Dithering consists of adding a small amount of random noise to a digital audio signal.

While this method sounds counterintuitive, it makes quantization noise less noticeable by spreading it over a wider range of frequencies.

You can dither your audio through a mastering plugin like Izotope’s Ozone

Bit Depths Comparison: 16-bit or 24-bit?

At 24 bits, there are 16,777,216 possible amplitude values that your ADC can measure compared to 65,536 at 16-bit. 

In other words, 24-bits provides a greater range of possible amplitude values for each audio signal, resulting in a more accurate and detailed representation of the original analog audio source.

As mentioned before, 24-bits also offers a wider dynamic range. 

With a wider dynamic range, you’ll have more room to work with between the loudest peaks of your audio and the point where your audio starts distorting. 
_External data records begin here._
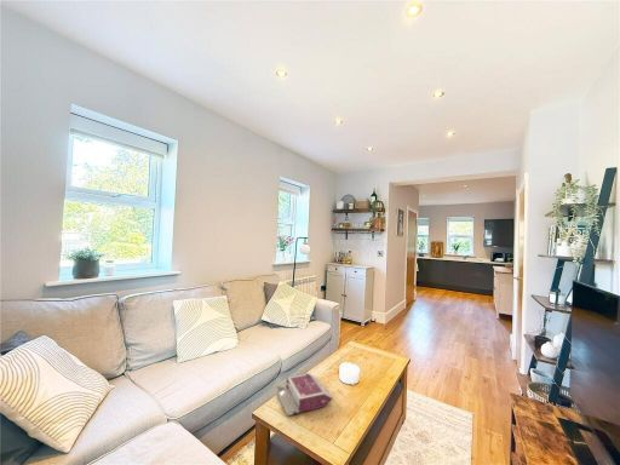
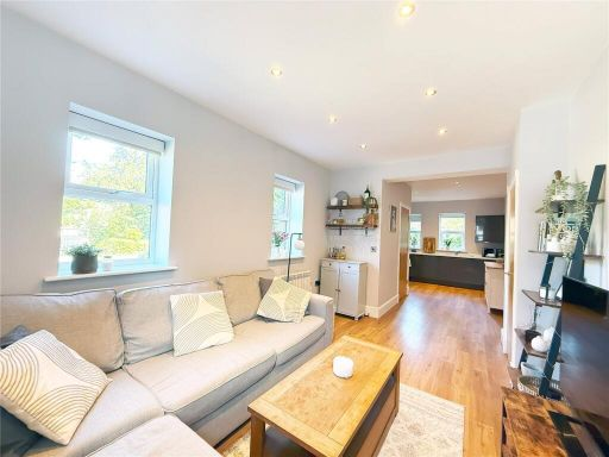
- book [275,372,334,417]
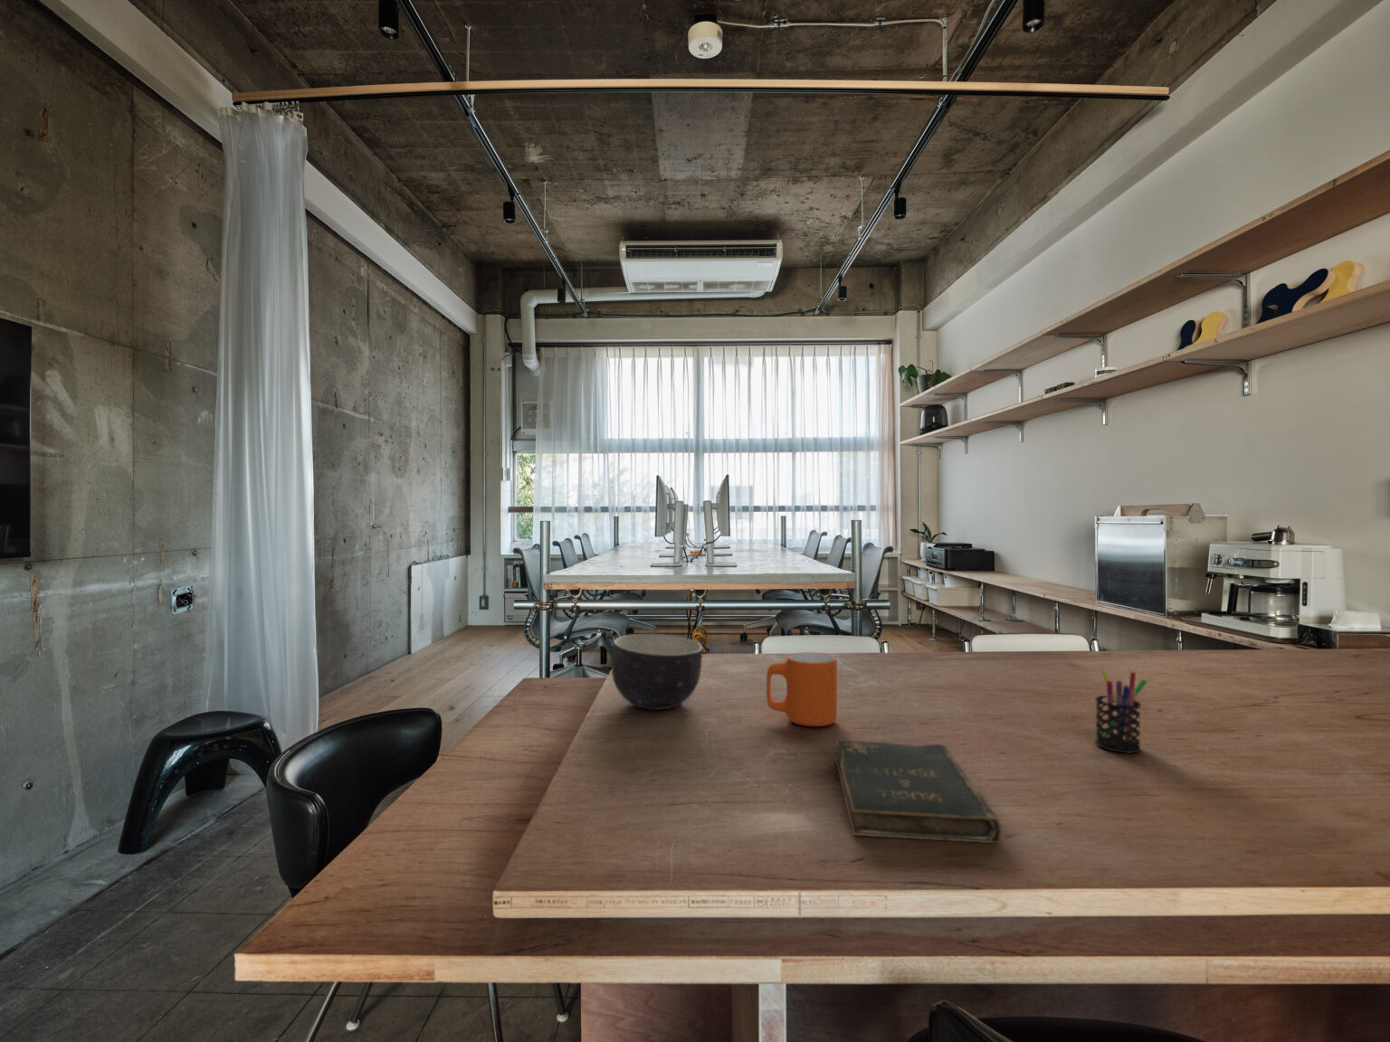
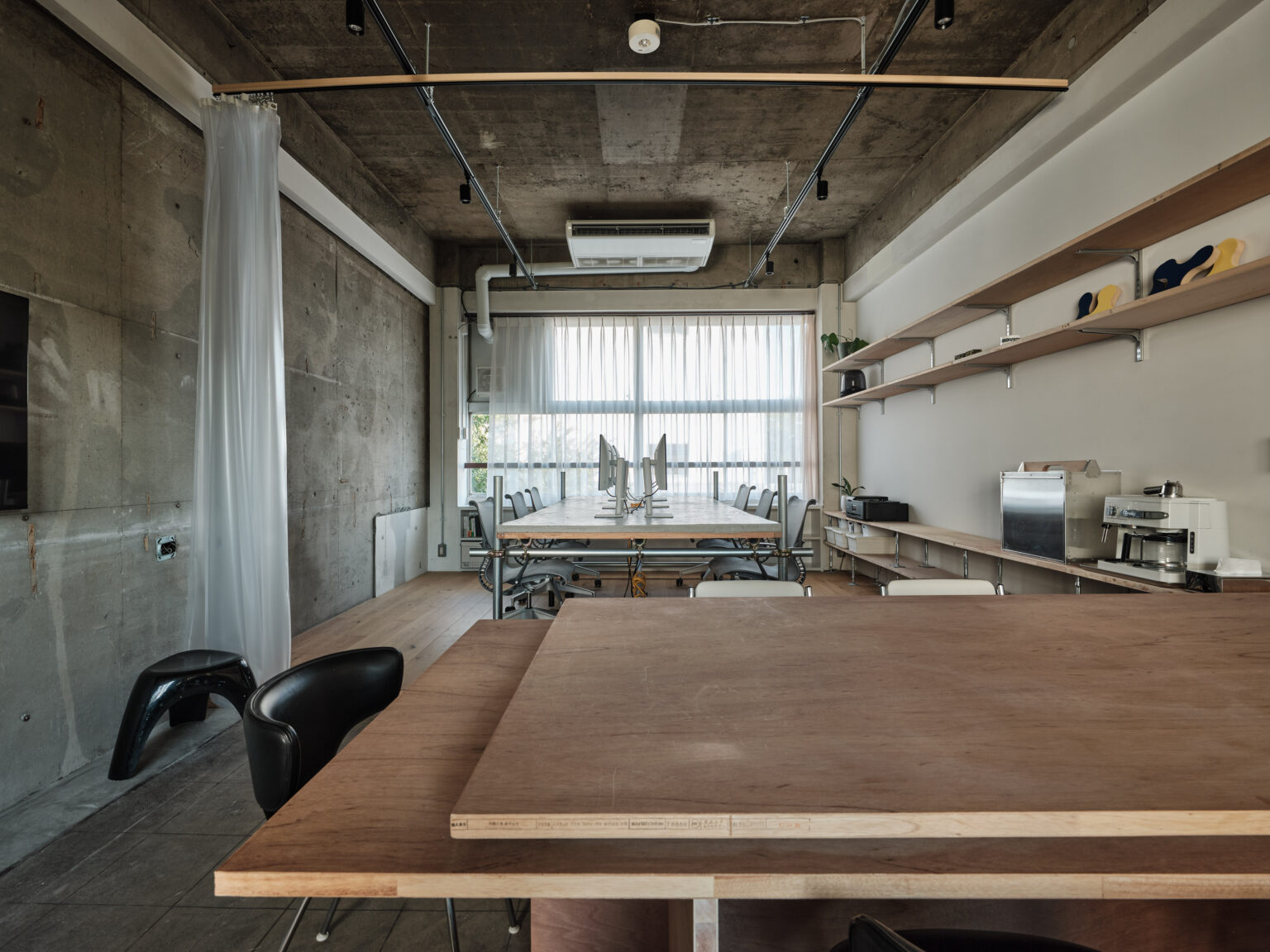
- bowl [611,633,703,710]
- mug [765,651,838,727]
- bible [834,739,1003,844]
- pen holder [1094,669,1147,753]
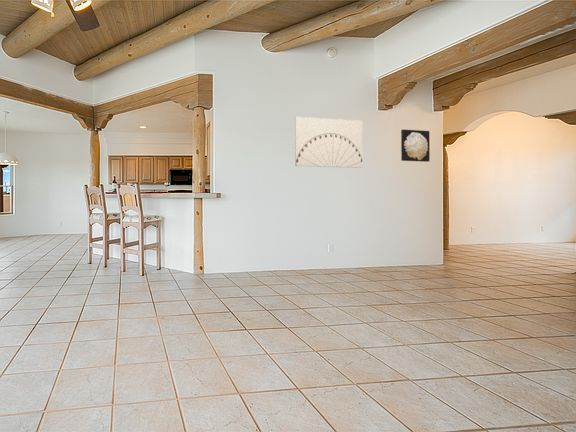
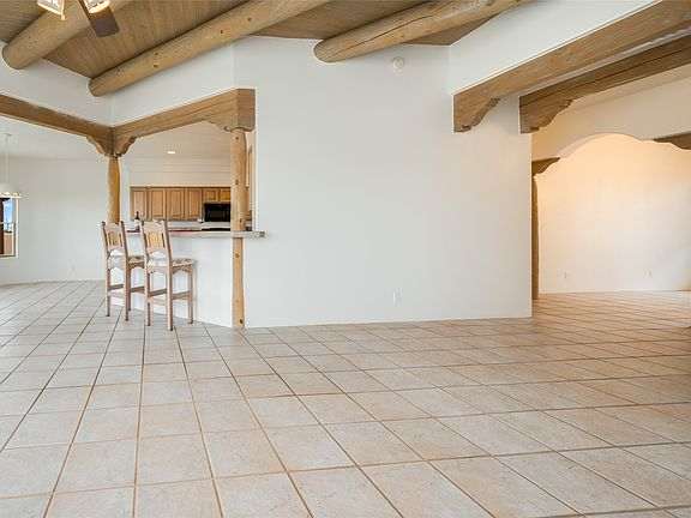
- wall art [400,129,431,163]
- wall art [294,116,363,169]
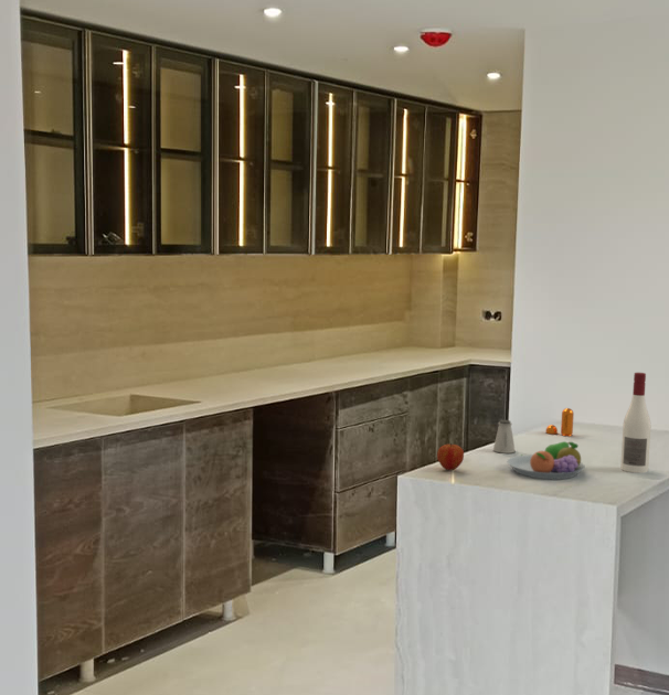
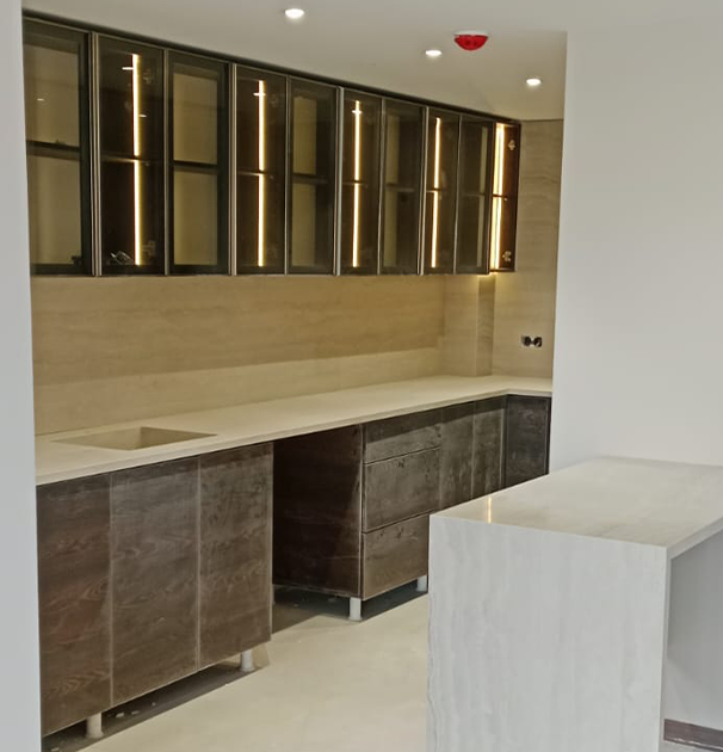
- saltshaker [492,419,517,455]
- pepper shaker [544,407,575,437]
- fruit bowl [506,440,586,480]
- apple [436,442,465,471]
- alcohol [619,372,652,474]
In audio production, we describe having more space between the loudest undistorted level and the maximum level that your system can handle as having more headroom. 

Additional headroom allows you to add more effects in post-production without distorting your audio as easily as you would with less headroom.

Additionally, 24-bit recordings have a lower noise floor. 

Therefore, background noise at 24-bits will be less noticeable even when recording quieter sound sources.

While a 24-bit recording uses more space on your hard drive, it enhances your audio resolution and widens dynamic range.

Is There a Noticeable Difference Between 24 and 32-Bit Audio

No, most people agree that there isn’t a noticeable difference between 24 and 32-bit audio. 

In theory, a 24-bit audio file can represent 16,777,216 different amplitude levels, while a 32-bit file can represent 4,294,967,296. 

Therefore, 32-bit audio has a greater dynamic range and can capture more nuanced and subtle variations in sound than a 24-bit audio file. 

However, this difference is inaudible to the human ear. 

24-bits offers plenty of headroom and a wide enough dynamic range for most recording situations.

Takeaway: What Is Bit Depth? Does a Higher Bit Depth Mean Better Quality?

To summarize, bit depth is similar to the number of colors a painter has in his paint set. 

A painter with more colors in his paint set can create a more detailed and accurate picture.

Likewise, a digital audio file with a higher bit depth will more accurately reflect the original sound source. 

Think of 24-bits as having more shades of color to choose from. 

Conversely, 8-bits gives you a few basic colors.

The bit depth determines the total number times of an ADC can possibly measure the amplitude of an audio signal.

The higher the bit depth, the more amplitude levels can be represented – allowing for a wider dynamic range.

24-bits is considered the best bit depth to record at because it offers a wider dynamic range, more headroom, and a lower noise floor than 16-bits. 

As a result, you’ll capture cleaner recordings and have more wiggle room for mixing and mastering before your audio starts to sound distorted.